Sondland’s testimony follows several current and former senior State Department officials’ depositions detailing the envoy’s role. On Tuesday, Deputy Assistant Secretary of State George Kent told Congress that in a May 23 meeting, acting White House chief of staff Mick Mulvaney charged Sondland and U.S. Energy Secretary Rick Perry to be in charge of Ukraine policy in addition to the U.S. special envoy to the country, Kurt Volker. “They called themselves the ‘three amigos,’” Connolly told reporters after Kent’s testimony.
The three, along with Trump’s personal attorney Rudy Giuliani led the efforts to get Ukrainian leaders to publicly announce that they were investigating the Ukrainian energy company Burisma, the company with ties to Biden’s son, as well as Ukrainian involvement in the 2016 election, in exchange for a White House visit the Ukrainians desperately wanted.

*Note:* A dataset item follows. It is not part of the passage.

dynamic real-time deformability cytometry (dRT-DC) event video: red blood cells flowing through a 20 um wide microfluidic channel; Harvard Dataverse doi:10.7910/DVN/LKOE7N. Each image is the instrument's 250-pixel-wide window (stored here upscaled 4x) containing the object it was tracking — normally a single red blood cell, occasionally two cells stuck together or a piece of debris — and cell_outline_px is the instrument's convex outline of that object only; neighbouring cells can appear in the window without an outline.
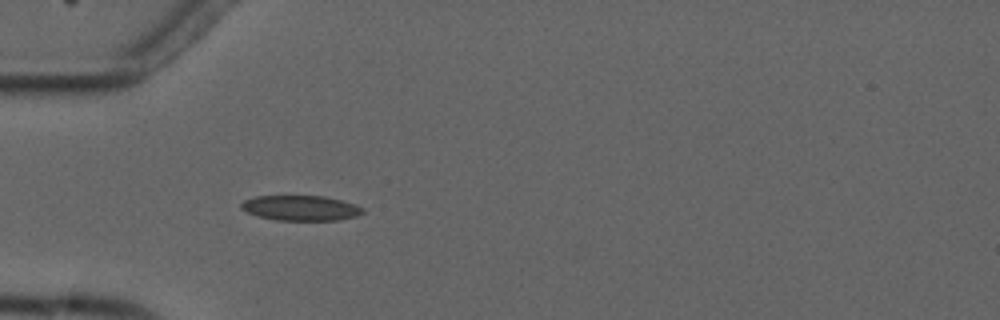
{"species": "common noctule bat (a hibernating species)", "species_latin": "Nyctalus noctula", "temperature_condition": "cold", "stored_images_in_passage": 4, "camera_frame_rate_fps": 3000, "um_per_image_px": 0.085, "animal": {"sex": "male", "forearm_length_mm": 52.5}, "frame": {"image": 1, "passage_image": 4, "time_ms": 4.333, "image_size_px": [1000, 320], "cell_outline_px": [[364, 212], [356, 216], [340, 220], [276, 220], [256, 216], [240, 208], [240, 204], [244, 200], [256, 196], [324, 196], [356, 204], [364, 208]], "centroid_in_image_um": [25.56, 17.68], "position_along_channel_um": 59.4, "area_um2": 17.86}}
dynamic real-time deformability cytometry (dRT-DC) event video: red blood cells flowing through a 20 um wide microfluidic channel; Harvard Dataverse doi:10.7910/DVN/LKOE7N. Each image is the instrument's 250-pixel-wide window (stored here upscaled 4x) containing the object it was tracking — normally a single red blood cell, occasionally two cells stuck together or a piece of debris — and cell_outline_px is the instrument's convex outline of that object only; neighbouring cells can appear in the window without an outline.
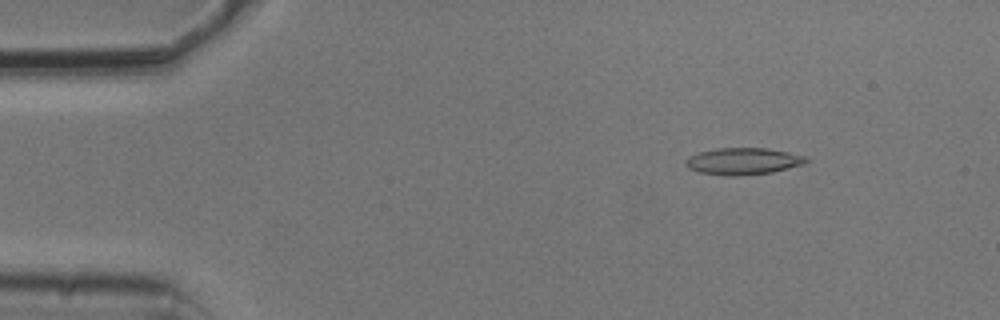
{"species": "common noctule bat (a hibernating species)", "species_latin": "Nyctalus noctula", "temperature_condition": "cold", "stored_images_in_passage": 33, "camera_frame_rate_fps": 3000, "um_per_image_px": 0.085, "animal": {"sex": "male", "body_mass_g": 20.5, "forearm_length_mm": 52.5}, "frame": {"image": 1, "passage_image": 4, "time_ms": 1.0, "image_size_px": [1000, 320], "cell_outline_px": [[808, 160], [804, 164], [772, 172], [736, 176], [724, 176], [700, 172], [688, 168], [684, 164], [684, 160], [688, 156], [700, 152], [716, 148], [768, 148], [808, 156]], "centroid_in_image_um": [63.15, 13.7], "position_along_channel_um": 21.9, "area_um2": 18.96}}
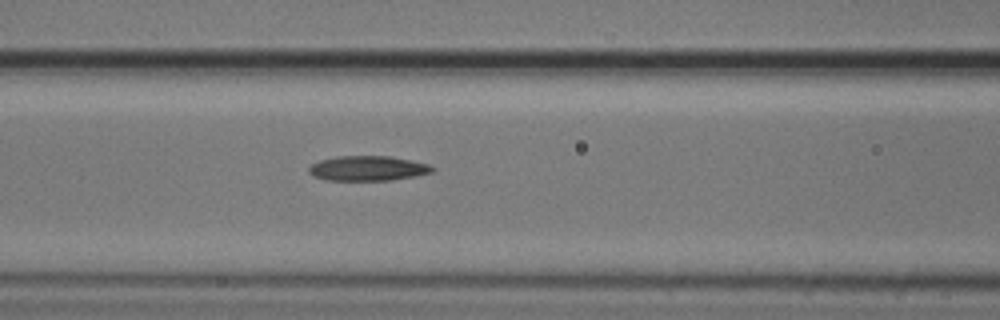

The three men’s actions alarmed officials inside the White House and the State Department, many of whom are testifying in the impeachment probe.
Sondland told lawmakers and investigators in his opening remarks that Trump was reluctant to set up a phone call with Ukraine after Zelensky won the election because he was concerned that Ukraine was not serious about curbing corruption, and urged the threesome to talk to Giuliani. Sondland was uncomfortable with the request but did it anyway because it was coming from the President. When he spoke with Giuliani, he said in his opening remarks, Giuliani mentioned investigations into the 2016 election and Burisma, but Sondland said he did not piece together that Hunter Biden was on the board of Burisma and that the request could be construed as intervening in the 2020 election.
His remarks solidify the picture other officials questioned by Congress have already painted: a highly irregular process that effectively took control of U.S. policy towards Ukraine away from official diplomatic channels, and dispensed with State Department rules for such missions. Sondland routinely used personal, unencrypted mobile phones while conducting business on behalf of the U.S. government, asked foreign officials if they would like to come to Washington, and gave them his own and other officials’ personal telephone numbers and email addresses, two U.S. officials who have worked with Sondland told TIME.
Democrats leaving Sondland’s testimony acknowledged that some parts – for example, his assertion that he had not pieced together that mentions of Burisma were related to Hunter Biden’s role on its board – didn’t necessarily add up. “What is implausible is to say, ‘I didn’t know what Giuliani was up to,’ said Connolly. “Giuliani was ubiquitous all over the press and all over Ukraine, and if you’re the Ambassador to the EU who chose to highlight the Ukraine as your portfolio…it stretches credulity for you to assert ‘I had no idea that those were the earthly concerns of Mr. Giuiliani.'”
But the fact that Sondland is testifying at all is a victory for the Democrats. He was originally slated to appear voluntarily before the three committees conducting the inquiry on October 8th, only to find out once he arrived in the U.S. from Brussels that the State Department had blocked his testimony. He will now appear under a subpoena, which the committees issued on October 9th. However, he won’t be providing the documents the committees requested because they are being withheld by the State Department, according to his attorneys. (Sondland has hired Robert Luskin, a longtime Washington lawyer who represented GOP strategist Karl Rove in the Valerie Plame affair, to be his attorney.)
In a letter to the committees on Thursday, Sondland’s attorneys confirmed the State Department was still withholding the documents.